→ **Dataset section**
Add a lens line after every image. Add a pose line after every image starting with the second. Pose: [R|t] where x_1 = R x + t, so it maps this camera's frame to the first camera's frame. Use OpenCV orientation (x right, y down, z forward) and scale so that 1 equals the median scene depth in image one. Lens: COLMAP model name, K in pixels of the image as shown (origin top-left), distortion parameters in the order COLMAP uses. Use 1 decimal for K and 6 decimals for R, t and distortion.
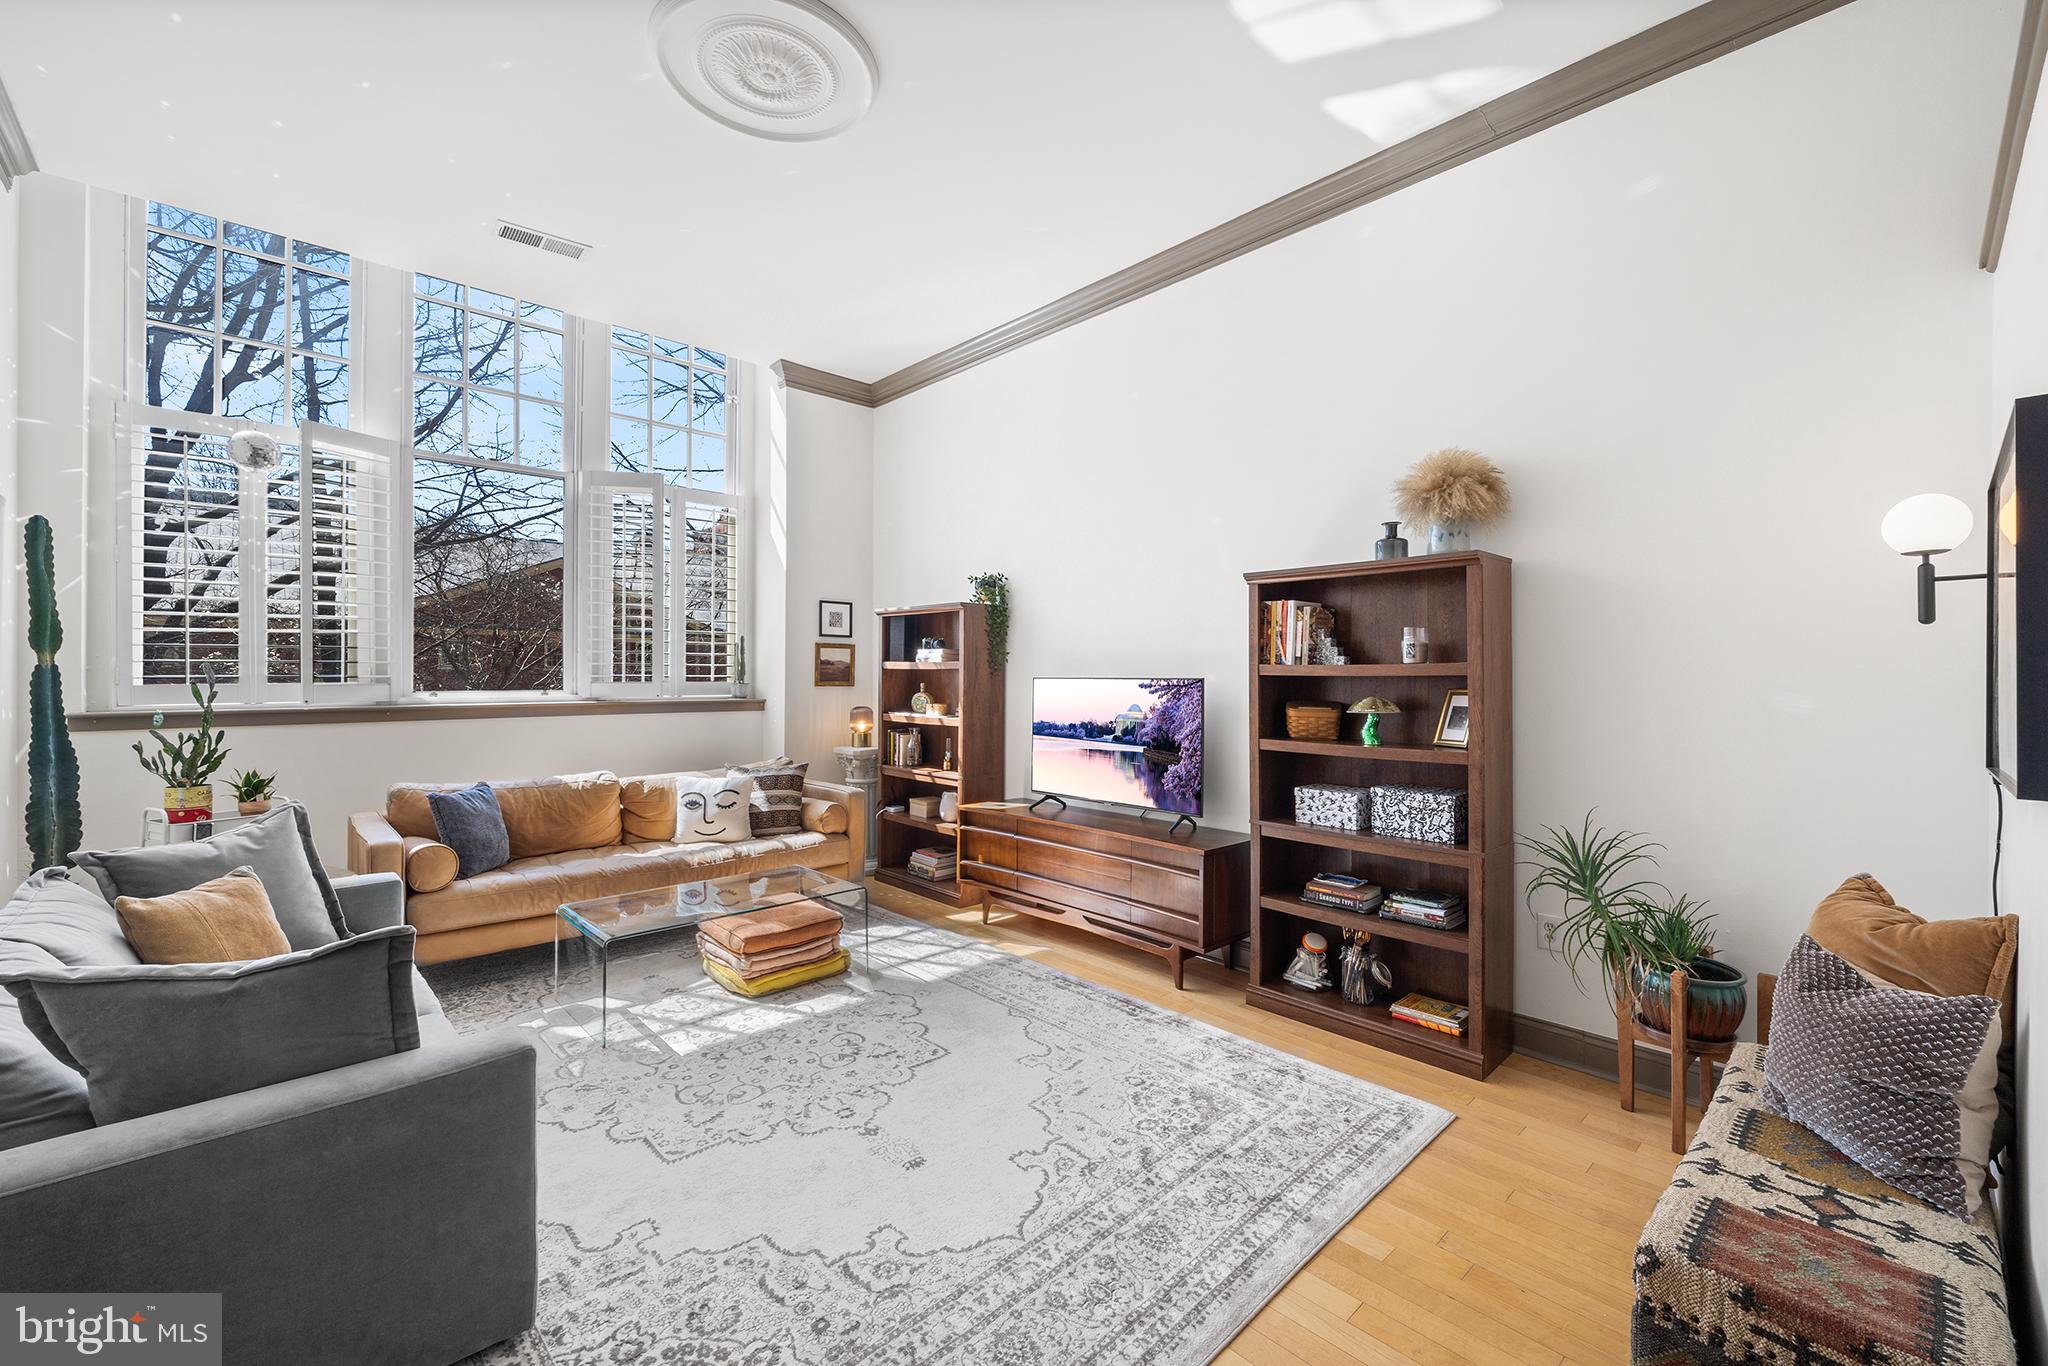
lens RADIAL K [[828.9, 0, 1018.9], [0, 828.9, 675.6], [0, 0, 1]] dist [-0.000973, -0.000715]
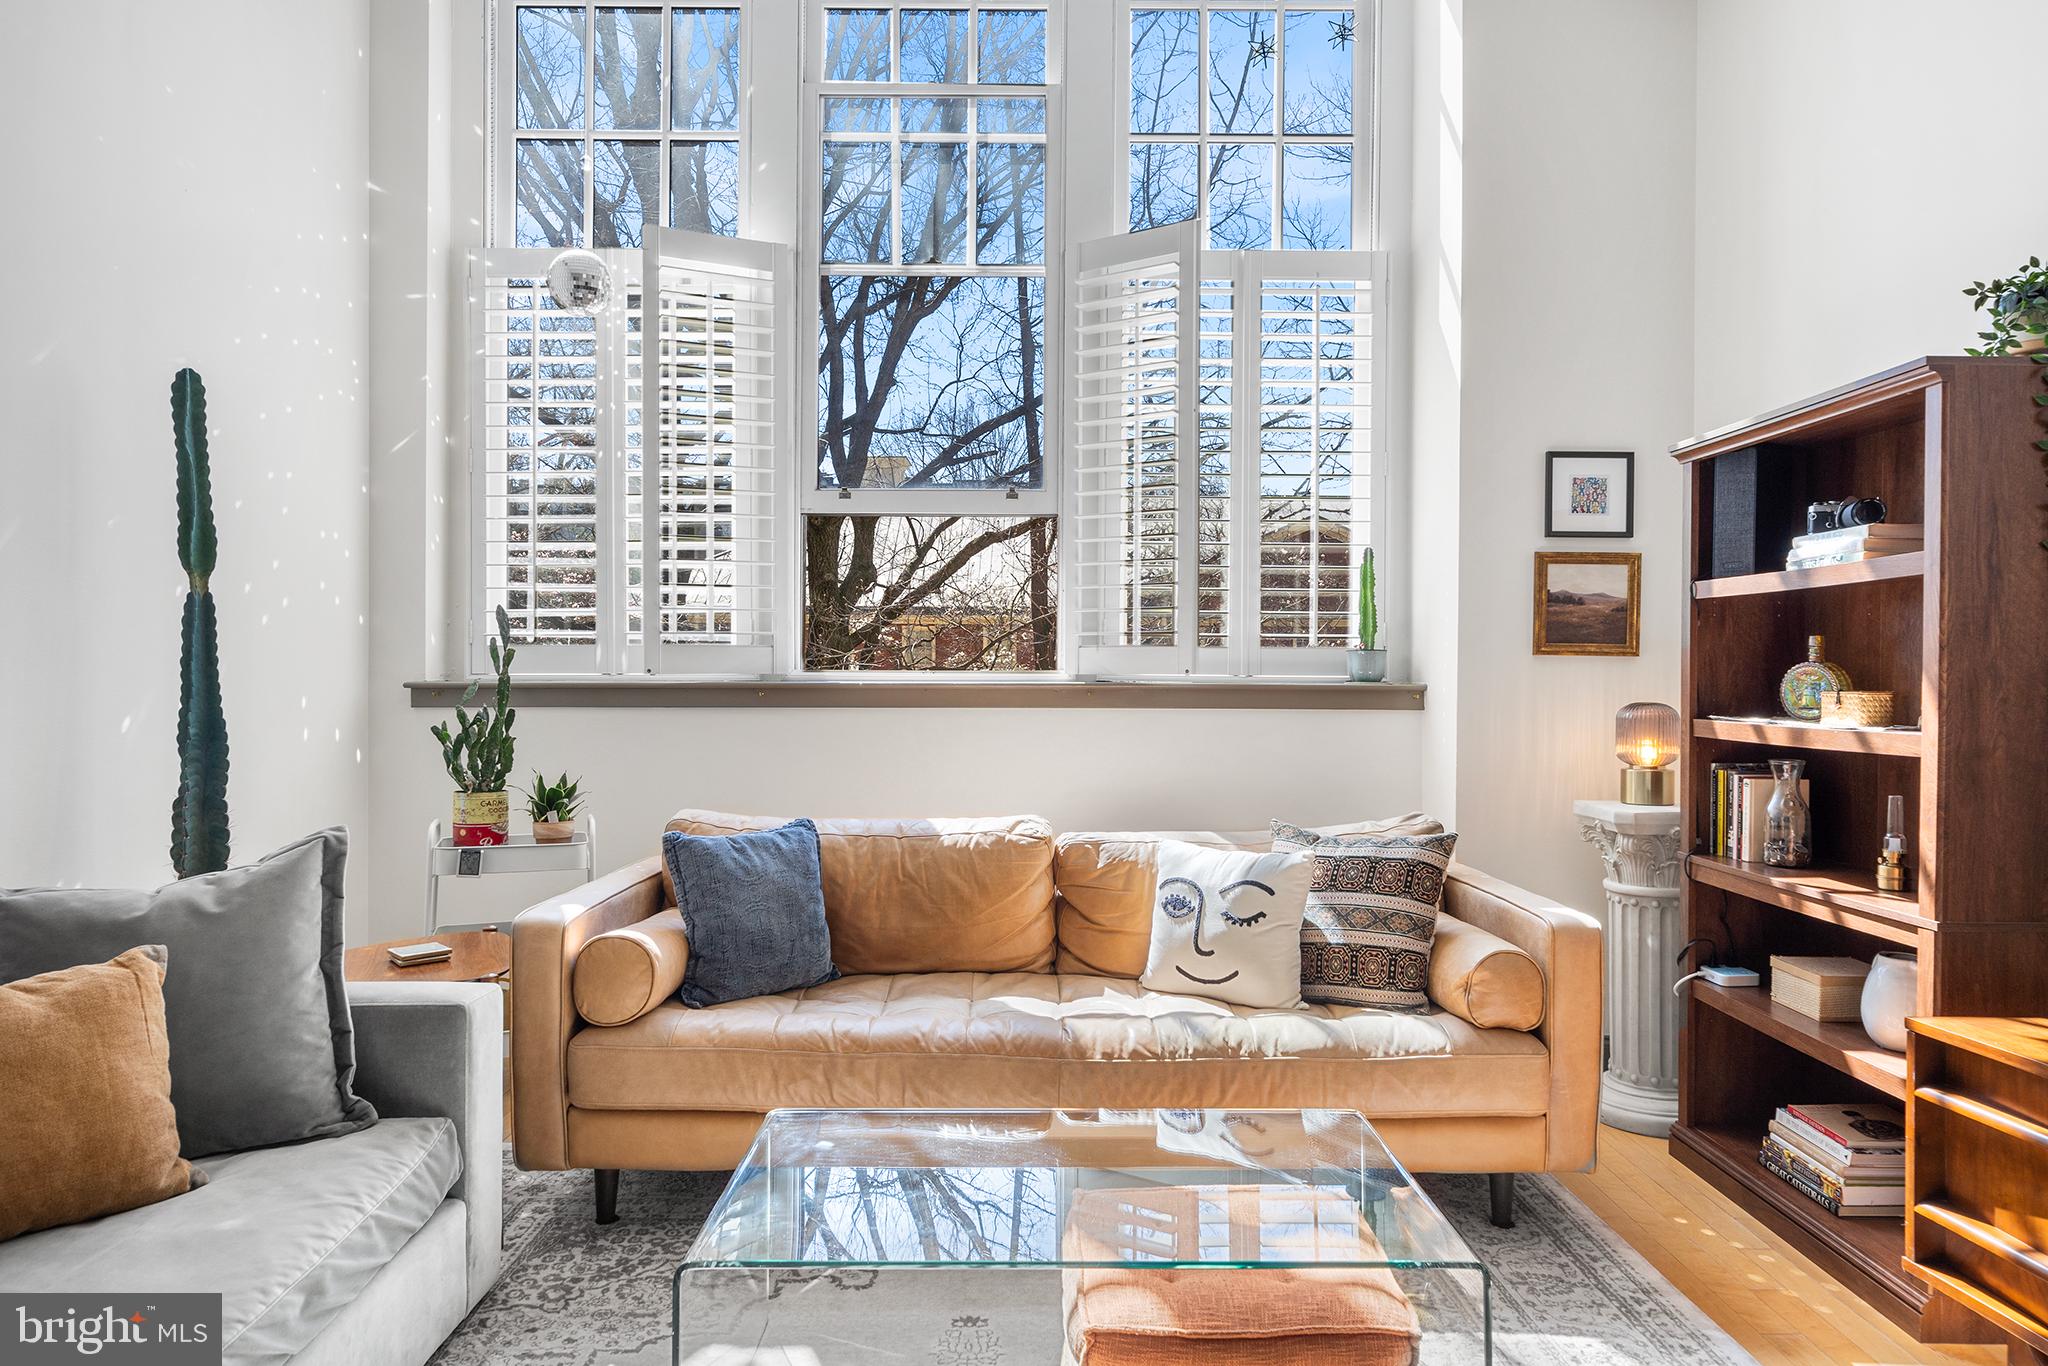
lens RADIAL K [[1249.3, 0, 1038.3], [0, 1249.3, 683.3], [0, 0, 1]] dist [0.006285, -0.005552]
pose [[0.735513, 0.002040, -0.677507, 0.003149], [-0.002885, 0.999996, -0.000121, 0.040685], [0.677504, 0.002044, 0.735516, 0.504367]]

→ **What is expected**
Rewrite all of the data above, replacing "image" with "photo" and leaving everything else unchanged. Omit the pictures from your answer.

→ **Task solution**
Add a lens line after every photo. Add a pose line after every photo starting with the second. Pose: [R|t] where x_1 = R x + t, so it maps this camera's frame to the first camera's frame. Use OpenCV orientation (x right, y down, z forward) and scale so that 1 equals the median scene depth in photo one. Lens: COLMAP model name, K in pixels of the photo as shown (origin top-left), distortion parameters in the order COLMAP uses. Use 1 decimal for K and 6 decimals for R, t and distortion.
lens RADIAL K [[828.9, 0, 1018.9], [0, 828.9, 675.6], [0, 0, 1]] dist [-0.000973, -0.000715]
lens RADIAL K [[1249.3, 0, 1038.3], [0, 1249.3, 683.3], [0, 0, 1]] dist [0.006285, -0.005552]
pose [[0.735513, 0.002040, -0.677507, 0.003149], [-0.002885, 0.999996, -0.000121, 0.040685], [0.677504, 0.002044, 0.735516, 0.504367]]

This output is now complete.